The U.S. Environmental Protection Agency is asking for public feedback on a petition by a national environmental research and advocacy group to sharply limit use of a weedkiller, trace amounts of which have turned up in popular oat cereals and snacks such as Cheerios and Nature Valley granola bars.

A 30-day public comment period in the Federal Register opens Monday.

It's the latest step in the hot controversy over glyphosate, the active ingredient in Roundup, one of the most widely used herbicides in the world.

General Mills, maker of Cheerios and Nature Valley products, has insisted its foods are safe.

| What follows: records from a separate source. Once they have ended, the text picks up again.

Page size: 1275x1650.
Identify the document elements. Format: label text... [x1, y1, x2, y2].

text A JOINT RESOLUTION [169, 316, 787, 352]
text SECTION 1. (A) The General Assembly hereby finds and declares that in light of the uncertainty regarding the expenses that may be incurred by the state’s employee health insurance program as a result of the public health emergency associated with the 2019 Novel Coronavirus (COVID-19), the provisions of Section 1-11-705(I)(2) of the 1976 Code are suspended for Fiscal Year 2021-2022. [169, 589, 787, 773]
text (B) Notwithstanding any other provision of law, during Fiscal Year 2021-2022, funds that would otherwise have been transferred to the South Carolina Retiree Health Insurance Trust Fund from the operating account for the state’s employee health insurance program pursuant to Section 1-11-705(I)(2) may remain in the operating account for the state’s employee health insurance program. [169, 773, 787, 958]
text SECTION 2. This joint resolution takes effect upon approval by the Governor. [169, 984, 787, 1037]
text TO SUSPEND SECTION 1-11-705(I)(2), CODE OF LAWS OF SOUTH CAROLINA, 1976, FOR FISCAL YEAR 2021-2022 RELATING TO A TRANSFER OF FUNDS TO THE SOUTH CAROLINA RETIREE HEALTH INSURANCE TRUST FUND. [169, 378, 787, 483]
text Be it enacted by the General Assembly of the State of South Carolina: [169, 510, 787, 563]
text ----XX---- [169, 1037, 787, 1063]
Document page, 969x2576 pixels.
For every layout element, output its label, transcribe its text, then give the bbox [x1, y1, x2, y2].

Earlier this week the EPA, which has been reviewing the chemical, concluded that glyphosate is not a carcinogen and poses no threat to the public when it is used according to its current label.

However, a growing body of science has linked glyphosate to cancer in humans, and public sentiment against the chemical has grown.

The Environmental Working Group, which submitted the petition to the EPA after researching glyphosate's presence in oat-based foods, says the chemical's presence in food that children eat presents an unnecessary health risk.

"We believe that parents shouldn't have to worry about whether feeding their kids healthy oat-based cereals for breakfast is giving them a high dose of a chemical linked to cancer," said Colin O'Neil, legislative director for the Environmental Working Group. "Many food companies across the spectrum of the industry agree with us."

O'Neil said that 18 food companies have joined with the group's petition to restrict the amount of glyphosate that can remain on oats. General Mills has not joined the petition.

Glyphosate is a particular issue for oats because farmers spray the oats before harvesting to dry out the crop. And unlike other grains that are heavily processed in making food, oats are very minimally processed after they leave the farm and so more residue remains.

According to the Environmental Working Group, from 1993 to 2008 the EPA increased the amount of glyphosate that oat farmers can spray on their crops. The petition asks the regulator to lower the standard back to the 1993 level, and to prohibit the use of glyphosate as a predrying harvest agent on oats.

Most of the oats consumed in the United States are grown in Canada, O'Neil said. Oats imported for consumption in the U.S. would have to meet the stronger standards for glyphosate residues.

Monsanto, which makes Roundup, and its German owner Bayer, face thousands of lawsuits alleging that Roundup caused non-Hodgkin's lymphoma. In March, in the first federal court trial of the lawsuits, a jury awarded Edwin Hardeman $80 million, including $75 million in punitive damages.

Hardeman, 70, blamed his cancer on Roundup and said he sprayed the chemical for years on his San Francisco Bay Area property to control poison oak and weeds.